We're done. This is everything we need for the parser.
## Performance
Okay, that's a parser. How fast is it?
Well, this parser (which you can find in `examples/book_json_parser.rs`) was written with the goal of making the solution as obvious as possible, but not necessarily fast. On my current computer ([Framework Laptop](https://frame.work/) w/12th Gen Intel i7-1260P and 32 GB RAM), it parses about 95 MB of JSON/second. Is that fast?
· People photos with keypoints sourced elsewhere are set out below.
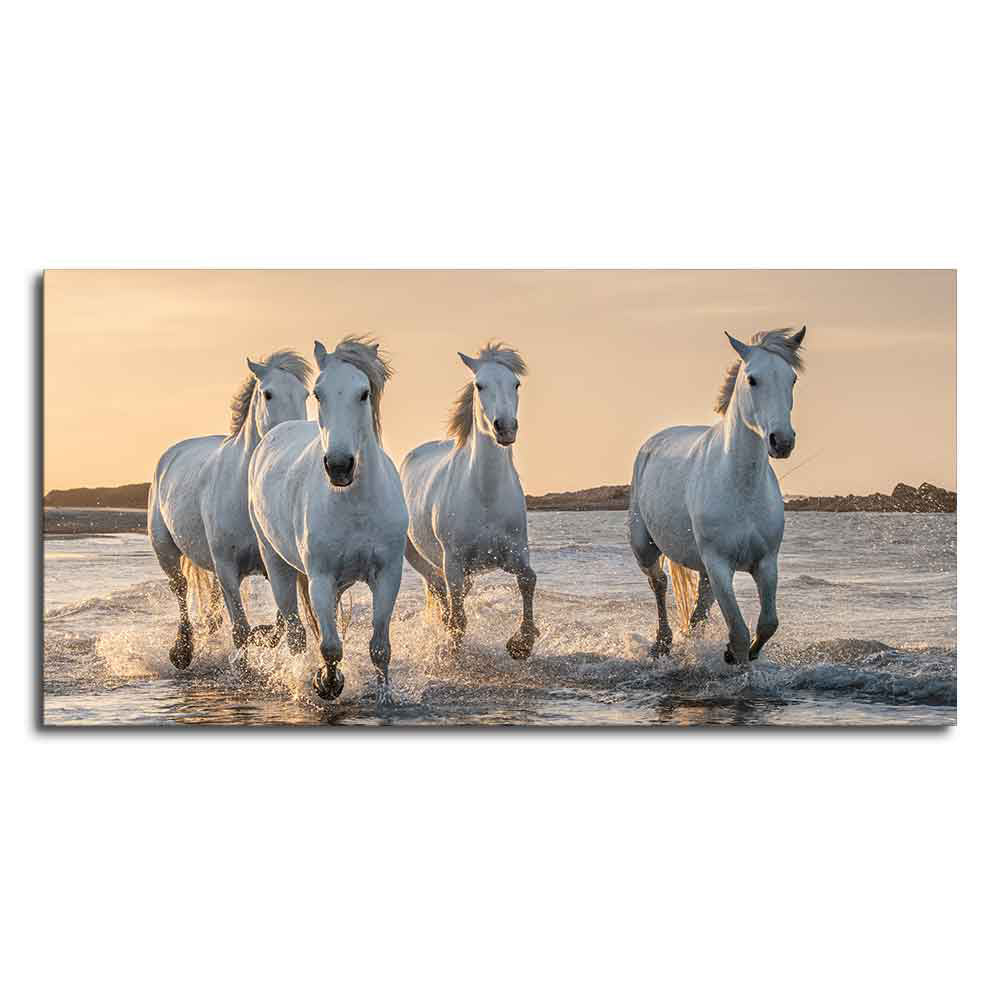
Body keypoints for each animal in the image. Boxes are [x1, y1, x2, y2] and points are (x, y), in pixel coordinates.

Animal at [148, 350, 312, 668]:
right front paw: (244, 666)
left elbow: (279, 623)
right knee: (180, 589)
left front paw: (262, 637)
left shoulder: (274, 565)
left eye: (305, 394)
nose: (292, 436)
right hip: (166, 551)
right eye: (268, 394)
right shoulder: (227, 567)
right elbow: (240, 629)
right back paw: (182, 651)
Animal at [248, 338, 408, 705]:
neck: (355, 504)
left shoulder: (387, 575)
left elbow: (380, 648)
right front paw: (327, 683)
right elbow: (330, 646)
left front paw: (385, 698)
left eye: (364, 393)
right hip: (277, 564)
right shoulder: (320, 577)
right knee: (296, 632)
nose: (338, 466)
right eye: (318, 394)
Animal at [400, 343, 539, 659]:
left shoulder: (515, 553)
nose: (505, 428)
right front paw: (452, 650)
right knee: (440, 592)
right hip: (420, 558)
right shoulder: (453, 561)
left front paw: (521, 643)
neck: (485, 494)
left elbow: (528, 579)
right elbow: (458, 618)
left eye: (516, 383)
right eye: (479, 385)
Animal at [628, 326, 806, 671]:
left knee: (698, 607)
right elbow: (738, 631)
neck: (740, 487)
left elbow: (768, 623)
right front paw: (737, 660)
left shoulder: (766, 562)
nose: (782, 441)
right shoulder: (719, 564)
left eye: (792, 379)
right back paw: (662, 644)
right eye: (752, 379)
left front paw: (738, 654)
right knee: (659, 584)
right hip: (645, 548)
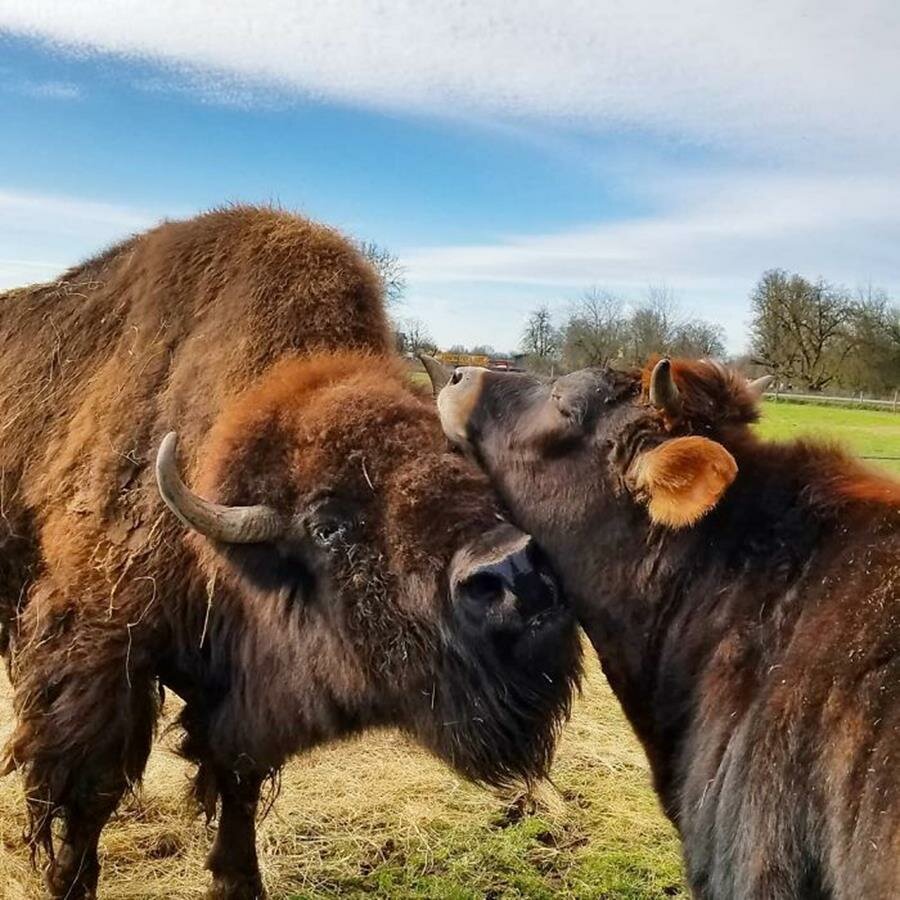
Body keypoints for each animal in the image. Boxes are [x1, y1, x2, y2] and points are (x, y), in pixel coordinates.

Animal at [0, 206, 584, 900]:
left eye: (470, 469)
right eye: (327, 526)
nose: (515, 573)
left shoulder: (236, 683)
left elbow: (238, 778)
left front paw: (237, 880)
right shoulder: (99, 653)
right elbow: (88, 796)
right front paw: (70, 882)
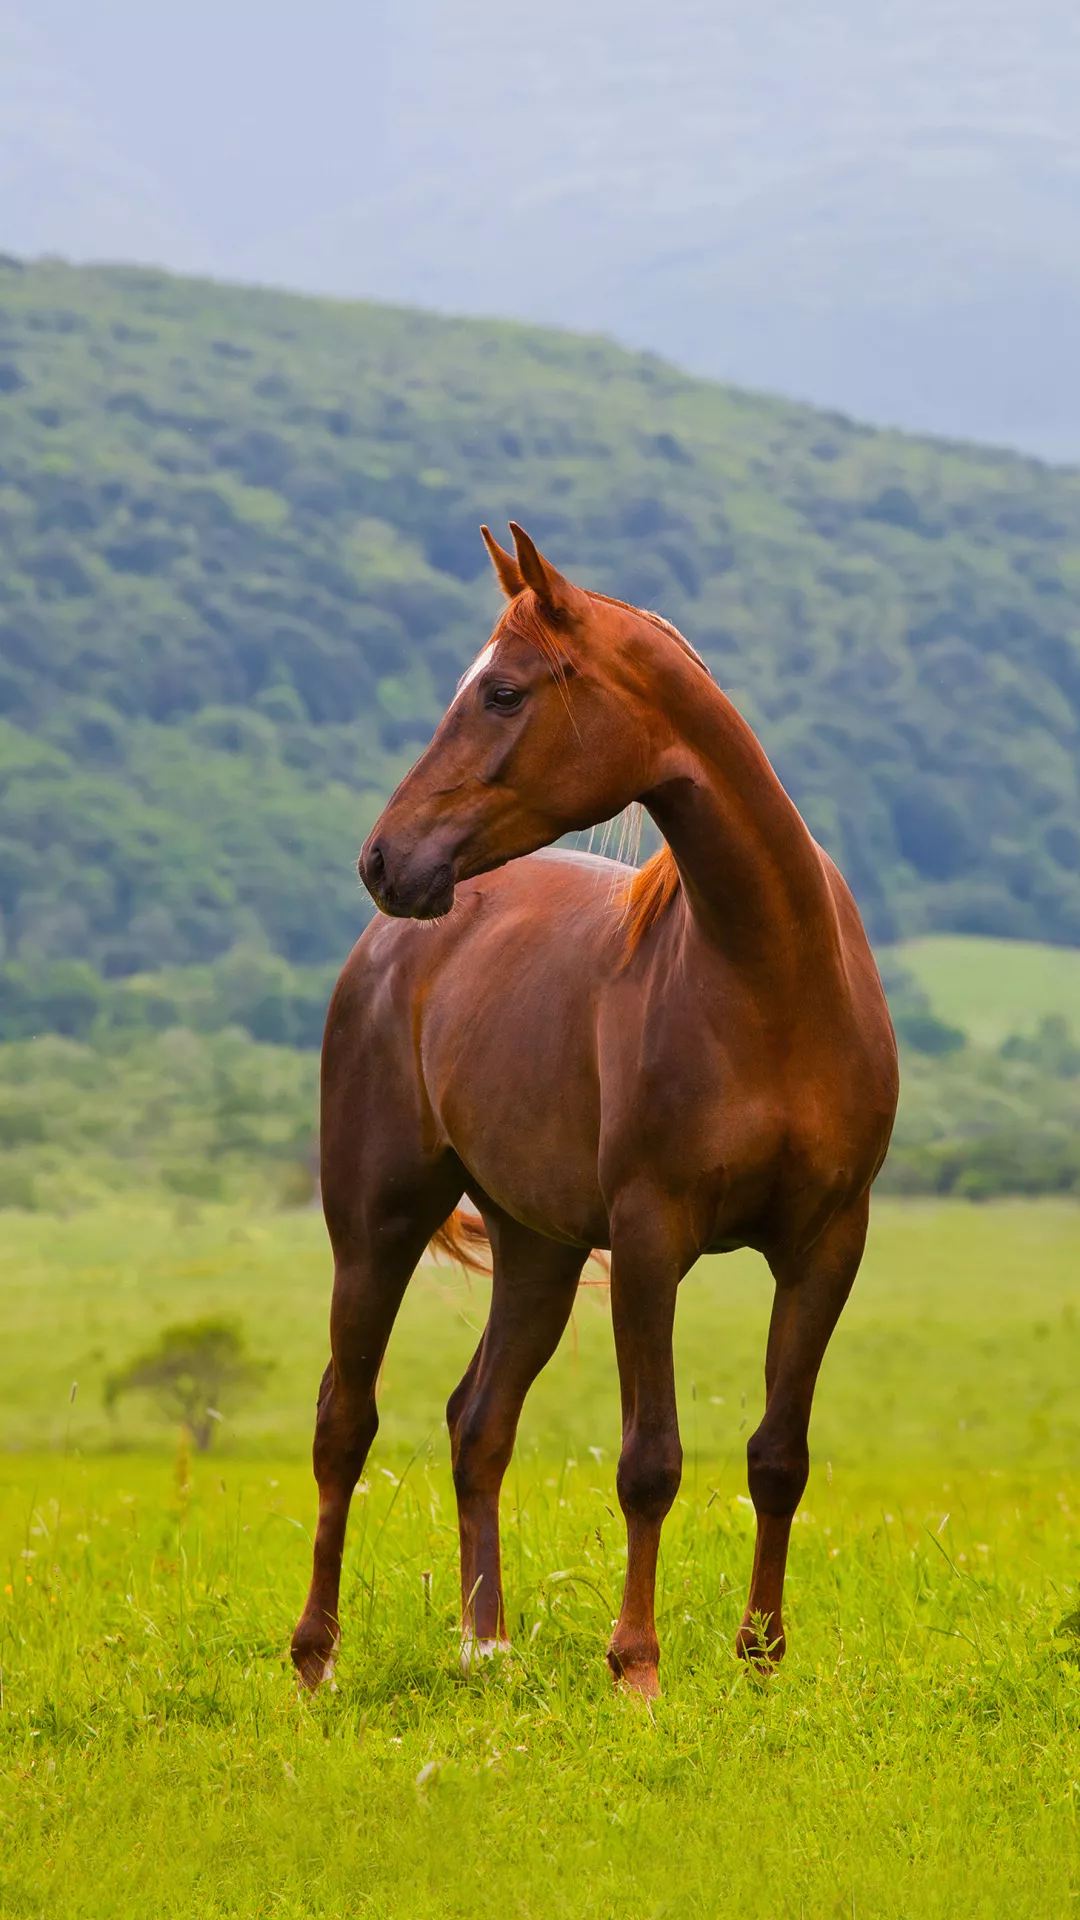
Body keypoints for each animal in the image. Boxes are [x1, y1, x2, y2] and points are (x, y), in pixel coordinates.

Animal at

Well... it's pretty good.
Here's my **Highly Scientific Experiment**.[^file]
```bash
$ time target/release/examples/book_json_parser <large-file.json
real 0m0.273s
user 0m0.216s
sys 0m0.057s
$ ls -l large-file.json
-rw-rw-r-- 1 sprowell sprowell 26141343 Aug 10 08:08 large-file.json
$ echo $((26141343000/(216+57)))
95755835
```
A dedicated parser, written to use SIMD instructions and hand-tuned is going to beat it. _Into_. _The_. _Ground_. I cite [simdjson](https://github.com/simdjson/simdjson) which runs crazy fast, is written in highly-optimized C++ using SIMD instructions, and achieves an incredible 3 GB/second.
On the other hand, this naïve JSON parser is 130 lines of code (per [Tokei](https://crates.io/crates/tokei)), passes every test of the [JSONTestSuite](https://github.com/nst/JSONTestSuite) except the two excessive nesting samples (100,000 nested arrays), and was written in only a few minutes.
How do we deal with the two cases the parser does _not_ pass? The other implementation in the library accomplishes this by avoiding recursion.